Ein zentraler Hebel, um Qualität und Nachhaltigkeit zu verbinden, ist die Lebensdauer. Für Siddharth Prakash sind Smartphones ein Beispiel dafür, wie Lebens- und Nutzungsdauer auseinanderklaffen können. „Ein Smartphone kann auf lange Lebensdauer angelegt sein, aber Werbung und Rabattaktionen verleiten dazu, funktionierende Geräte nicht weiter zu nutzen.“ Qualität und Nachhaltigkeit verbinden sich für ihn vor allem dann, wenn langlebige Geräte auch lange genutzt werden. Aus dieser Perspektive können sogar höhere Preise für mehr Nachhaltigkeit sorgen: „Die Marktzahlen zeigen, dass im Hochpreis-Segment die Gesamtnutzungsdauer inklusive Wiederaufbereitung steigt.“
Für Prakash geht es vor allem darum, den Konsum zu verlangsamen. Dafür braucht es unter anderem auch Bewusstseinsbildung: Die Menschen müssen verstehen, dass weniger Konsum kein schlechteres Leben bedeutet. Gleichzeitig müssten sich die ökonomischen Rahmenbedingungen ändern. „Es kann nicht sein, dass Primärrohstoffe günstiger sind als Rezyklate“, sagt Prakash. Wichtig sei zudem die Internalisierung externer Kosten.

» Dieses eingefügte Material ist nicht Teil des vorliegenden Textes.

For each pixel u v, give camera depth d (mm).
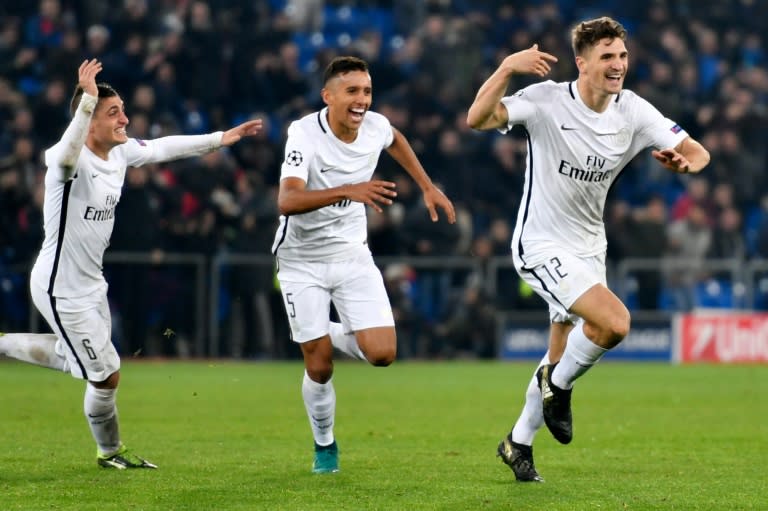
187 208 29750
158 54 32594
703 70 40406
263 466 12977
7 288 28188
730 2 41969
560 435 11648
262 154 31562
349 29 40438
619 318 11141
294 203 11727
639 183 37844
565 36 36938
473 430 16641
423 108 33500
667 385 24750
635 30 41875
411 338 31484
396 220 31250
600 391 23234
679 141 11852
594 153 11820
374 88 35219
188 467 12852
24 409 18781
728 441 15562
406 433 16281
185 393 21891
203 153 13336
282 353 30281
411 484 11711
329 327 13125
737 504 10680
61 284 12461
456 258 31672
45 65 32188
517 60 11188
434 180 32969
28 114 30219
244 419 17797
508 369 29109
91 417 12648
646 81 38625
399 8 40375
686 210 36156
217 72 33375
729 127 36812
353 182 12844
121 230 28453
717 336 32844
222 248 29812
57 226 12352
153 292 28953
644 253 32812
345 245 12891
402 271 31266
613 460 13742
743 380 26234
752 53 41656
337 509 10266
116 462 12820
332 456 12656
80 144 11688
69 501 10633
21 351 12875
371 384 24688
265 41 34250
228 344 29906
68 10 34375
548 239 11992
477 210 33406
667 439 15766
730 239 34719
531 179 12039
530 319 32250
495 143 34969
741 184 36562
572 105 11789
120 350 28797
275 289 30062
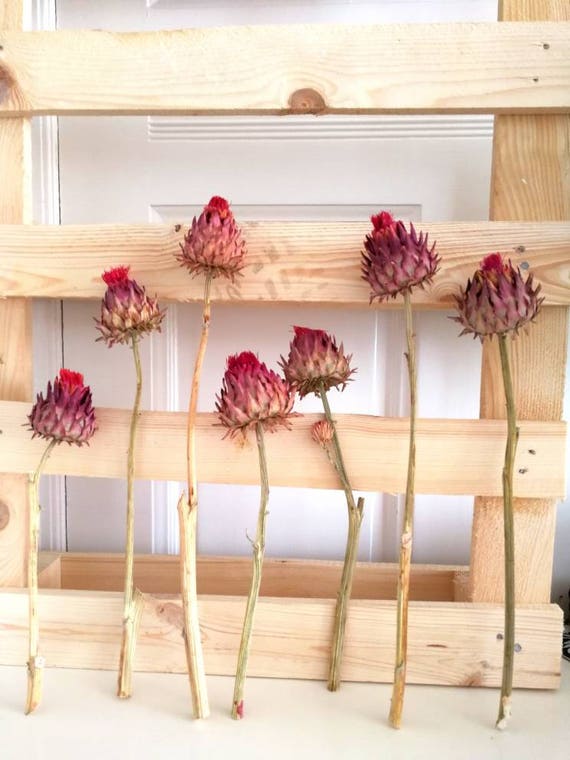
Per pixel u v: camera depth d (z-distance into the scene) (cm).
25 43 69
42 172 84
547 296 67
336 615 66
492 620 67
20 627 70
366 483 68
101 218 85
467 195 82
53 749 56
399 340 85
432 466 68
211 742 57
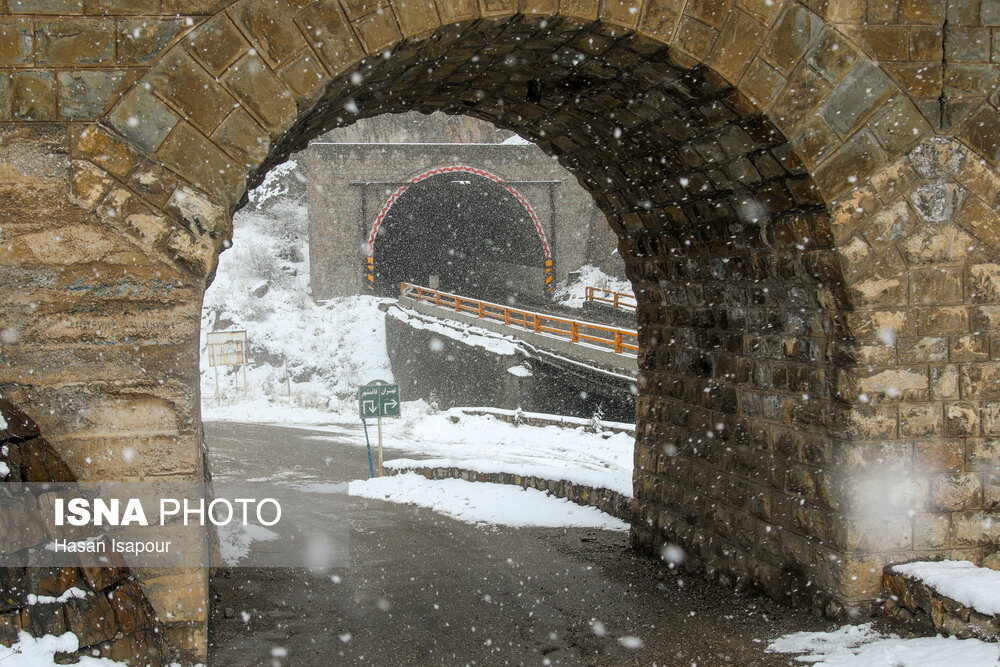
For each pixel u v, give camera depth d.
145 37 6.36
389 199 49.88
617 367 23.42
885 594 7.87
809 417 8.40
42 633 5.80
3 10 6.18
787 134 7.47
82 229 6.33
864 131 7.56
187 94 6.45
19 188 6.25
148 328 6.44
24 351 6.28
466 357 32.12
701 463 10.34
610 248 50.44
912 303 7.80
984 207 7.80
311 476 19.72
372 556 11.65
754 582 9.30
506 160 49.47
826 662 7.07
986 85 7.67
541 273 52.19
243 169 6.58
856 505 7.85
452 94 10.13
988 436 8.02
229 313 49.12
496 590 9.98
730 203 8.91
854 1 7.44
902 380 7.84
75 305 6.34
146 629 6.30
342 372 44.78
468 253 59.38
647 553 11.54
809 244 7.99
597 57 7.83
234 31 6.50
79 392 6.36
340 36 6.67
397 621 8.80
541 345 27.91
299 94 6.65
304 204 61.25
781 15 7.38
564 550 11.84
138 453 6.42
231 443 25.91
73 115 6.29
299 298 50.84
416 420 29.77
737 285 9.44
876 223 7.65
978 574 7.29
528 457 21.33
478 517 14.09
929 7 7.54
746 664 7.31
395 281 57.88
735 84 7.37
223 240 6.61
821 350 8.23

Auch Brackemann sieht die Langlebigkeit als entscheidenden Hebel, um Qualität und Nachhaltigkeit miteinander zu verbinden. Schon allein deshalb, weil ein Produkt von guter Qualität höhere Chancen hat, dass es länger genutzt werden kann. In dem Sinne kann eine Investition in Qualität auch eine Investition in Nachhaltigkeit sein. Zudem werden in dem Zusammenhang Reparaturen wieder wichtig. Allein: „Ökologisch ist Reparieren fast immer sinnvoll, unter wirtschaftlichen Gesichtspunkten lohnt es sich erst bei Produkten, die nennenswert dreistellig kosten.“ Ansonsten lägen die Reparaturkosten sonst schnell über dem Einkaufswert.

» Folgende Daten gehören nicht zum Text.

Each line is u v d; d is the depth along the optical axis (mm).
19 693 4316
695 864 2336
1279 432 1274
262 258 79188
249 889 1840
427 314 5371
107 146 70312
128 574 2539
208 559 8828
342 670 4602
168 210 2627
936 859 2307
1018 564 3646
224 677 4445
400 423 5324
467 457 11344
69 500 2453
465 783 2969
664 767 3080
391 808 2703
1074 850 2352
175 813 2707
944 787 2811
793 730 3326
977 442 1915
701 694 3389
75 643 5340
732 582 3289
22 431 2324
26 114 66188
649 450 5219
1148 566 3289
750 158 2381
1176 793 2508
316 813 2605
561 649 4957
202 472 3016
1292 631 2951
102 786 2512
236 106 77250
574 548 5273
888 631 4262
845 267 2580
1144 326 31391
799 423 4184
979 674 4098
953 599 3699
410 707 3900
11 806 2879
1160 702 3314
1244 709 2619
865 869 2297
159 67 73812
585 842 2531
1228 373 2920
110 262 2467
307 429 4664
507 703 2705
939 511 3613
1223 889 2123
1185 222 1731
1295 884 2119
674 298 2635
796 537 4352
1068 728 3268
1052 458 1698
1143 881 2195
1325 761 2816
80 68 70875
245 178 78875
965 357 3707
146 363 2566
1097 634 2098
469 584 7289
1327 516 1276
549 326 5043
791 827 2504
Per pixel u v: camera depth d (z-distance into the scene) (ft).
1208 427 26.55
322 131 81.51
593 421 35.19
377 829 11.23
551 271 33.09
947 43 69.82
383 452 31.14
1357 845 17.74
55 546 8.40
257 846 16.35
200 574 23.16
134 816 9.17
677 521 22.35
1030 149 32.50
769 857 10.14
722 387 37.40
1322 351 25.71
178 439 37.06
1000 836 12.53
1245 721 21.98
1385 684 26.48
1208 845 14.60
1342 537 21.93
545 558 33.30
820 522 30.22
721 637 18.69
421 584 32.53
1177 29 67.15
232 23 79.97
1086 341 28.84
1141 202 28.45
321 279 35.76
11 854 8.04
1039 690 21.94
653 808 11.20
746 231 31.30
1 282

Umweltzeichen: Orientierung für Kunden und Unternehmen
Ein bewährtes Mittel, um Qualität und Nachhaltigkeit miteinander im Blick zu haben, sind Umweltzeichen. Prakash nennt den Blauen Engel oder das EU-Umweltzeichen. Zum einen geben sie dem Verbraucher Klarheit. Zum anderen setzen sie aber auch für die Unternehmen Maßstäbe. „Wir kennen Unternehmen, die ihre Produktentwicklung stark an diesen Umweltzeichen ausrichten“, sagt Prakash.
Ein leicht übersehener Vorteil: Umweltzeichen sind mit der öffentlichen Beschaffung verzahnt. Wer also ein Umweltsiegel hat, darf auf den Staat als Kunden hoffen. Das ist nicht zu vernachlässigen: Der Einkauf durch den Staat steht für 15 Prozent des Bruttoinlandprodukts.

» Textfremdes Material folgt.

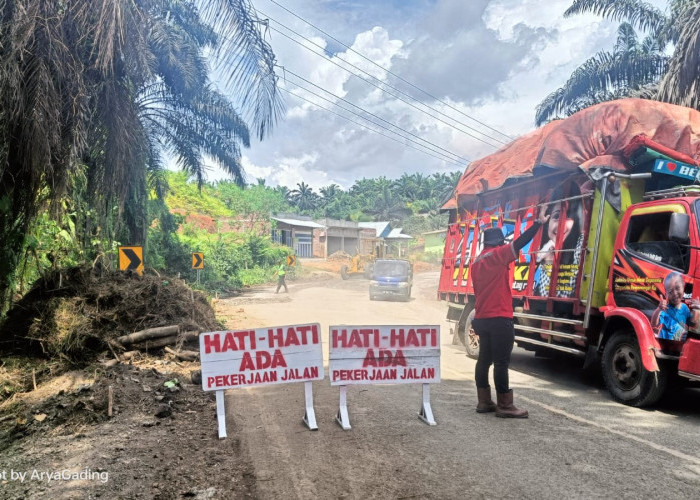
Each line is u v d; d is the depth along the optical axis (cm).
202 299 1015
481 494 357
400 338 535
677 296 551
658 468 402
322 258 5956
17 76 614
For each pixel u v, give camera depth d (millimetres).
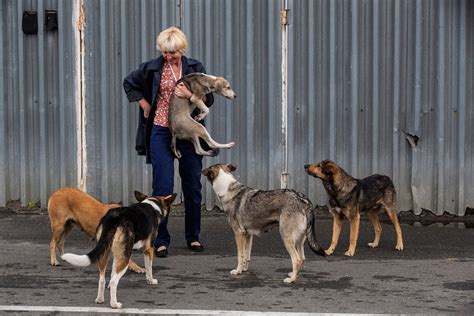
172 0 10961
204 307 6812
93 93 11055
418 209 11078
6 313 6625
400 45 10953
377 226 9414
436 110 10992
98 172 11133
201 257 8758
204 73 8992
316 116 11031
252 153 11062
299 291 7355
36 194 11180
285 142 11039
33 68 11062
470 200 11062
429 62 10961
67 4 10945
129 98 8852
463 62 10938
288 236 7703
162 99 8781
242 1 10938
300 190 11078
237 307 6812
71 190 8273
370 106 11008
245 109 11039
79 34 10969
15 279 7734
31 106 11094
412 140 11016
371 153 11047
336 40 10961
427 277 7895
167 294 7246
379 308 6789
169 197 7824
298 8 10938
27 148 11125
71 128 11078
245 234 8039
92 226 8086
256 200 7906
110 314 6633
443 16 10875
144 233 7215
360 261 8633
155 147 8758
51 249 8281
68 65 11016
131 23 10992
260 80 11031
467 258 8781
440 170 11031
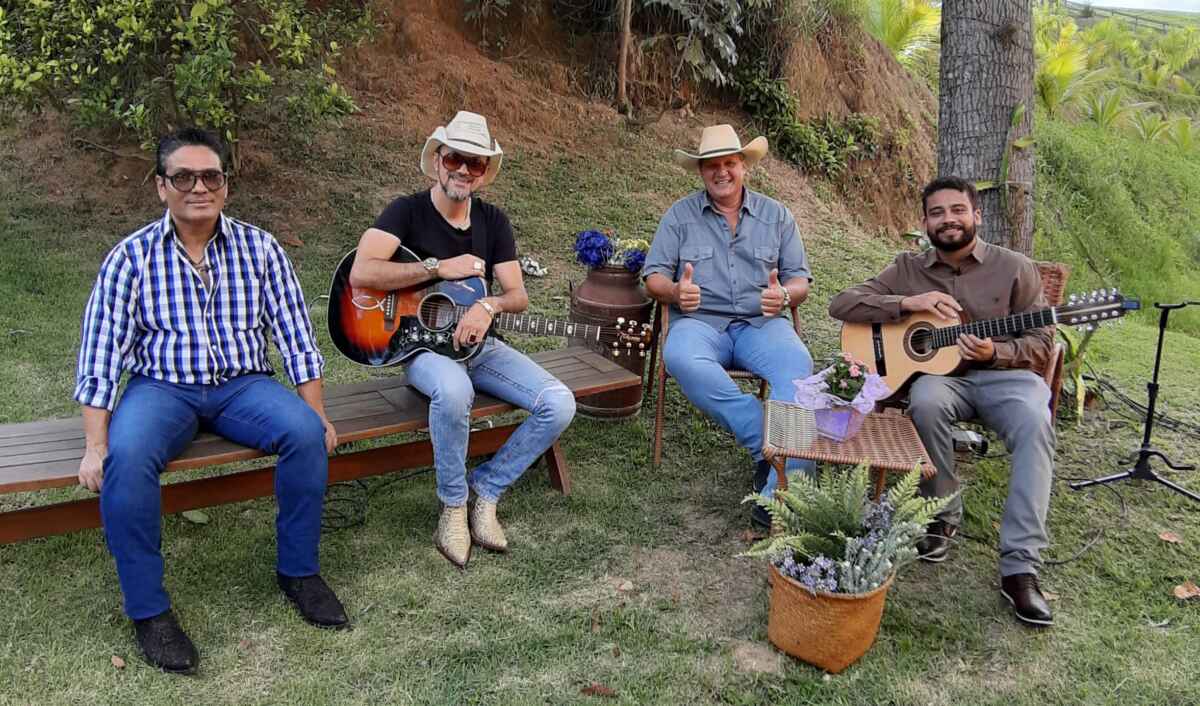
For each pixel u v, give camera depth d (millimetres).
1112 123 15109
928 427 3113
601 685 2449
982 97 4219
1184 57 20953
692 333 3625
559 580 2943
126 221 5754
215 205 2613
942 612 2848
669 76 8484
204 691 2369
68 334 4484
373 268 3039
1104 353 5586
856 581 2436
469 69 7410
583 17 8250
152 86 5059
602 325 4070
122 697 2326
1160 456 3625
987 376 3186
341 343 3191
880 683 2508
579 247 4031
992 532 3342
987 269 3369
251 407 2693
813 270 6617
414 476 3557
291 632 2615
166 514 3006
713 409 3426
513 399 3137
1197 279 11062
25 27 4805
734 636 2699
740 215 3824
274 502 3293
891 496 2580
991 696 2482
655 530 3277
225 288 2727
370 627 2654
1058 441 4113
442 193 3164
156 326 2639
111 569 2832
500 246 3301
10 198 5762
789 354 3484
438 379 2949
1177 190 13570
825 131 9461
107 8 4605
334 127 6676
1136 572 3105
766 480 3393
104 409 2547
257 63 5195
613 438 3975
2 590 2693
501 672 2498
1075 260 9875
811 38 9477
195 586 2783
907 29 11953
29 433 2768
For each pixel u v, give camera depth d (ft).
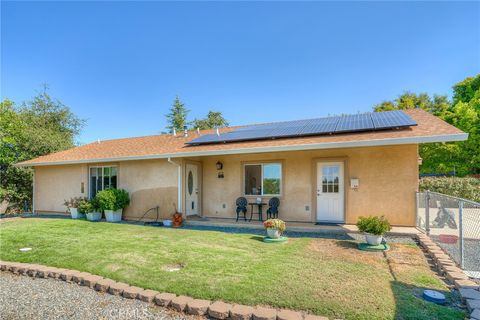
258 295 13.79
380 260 19.48
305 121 43.37
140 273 17.39
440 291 14.44
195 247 23.38
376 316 11.68
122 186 41.57
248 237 27.43
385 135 27.78
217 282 15.48
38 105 92.02
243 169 37.35
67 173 47.03
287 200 34.71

Qualität und Kommunikation
Wenn Qualität viel mit den Erwartungen der Kund:innen zu tun hat, dann spielt auch die Kommunikation eine wichtige Rolle. „Die Unternehmen sollen darüber sprechen, was sie bieten und was sie nicht leisten können“, empfiehlt Prakash. Wer nachhaltige Produkte glaubwürdig machen will, muss konkret und transparent kommunizieren. Plakative Nachhaltigkeit ohne Substanz führt schnell zum Vertrauensverlust. Sommerhoff ergänzt: „Wenn Kommunikation und Produkt nicht zusammenpassen, entsteht der Verdacht auf Greenwashing.“ Es gehe darum, ein stimmiges Gesamtbild zu zeigen – von Produktdesign über Kundenservice bis zur Lieferkette. Dann wissen die Kund:innen, welche Qualität sie erwarten können - und was nicht.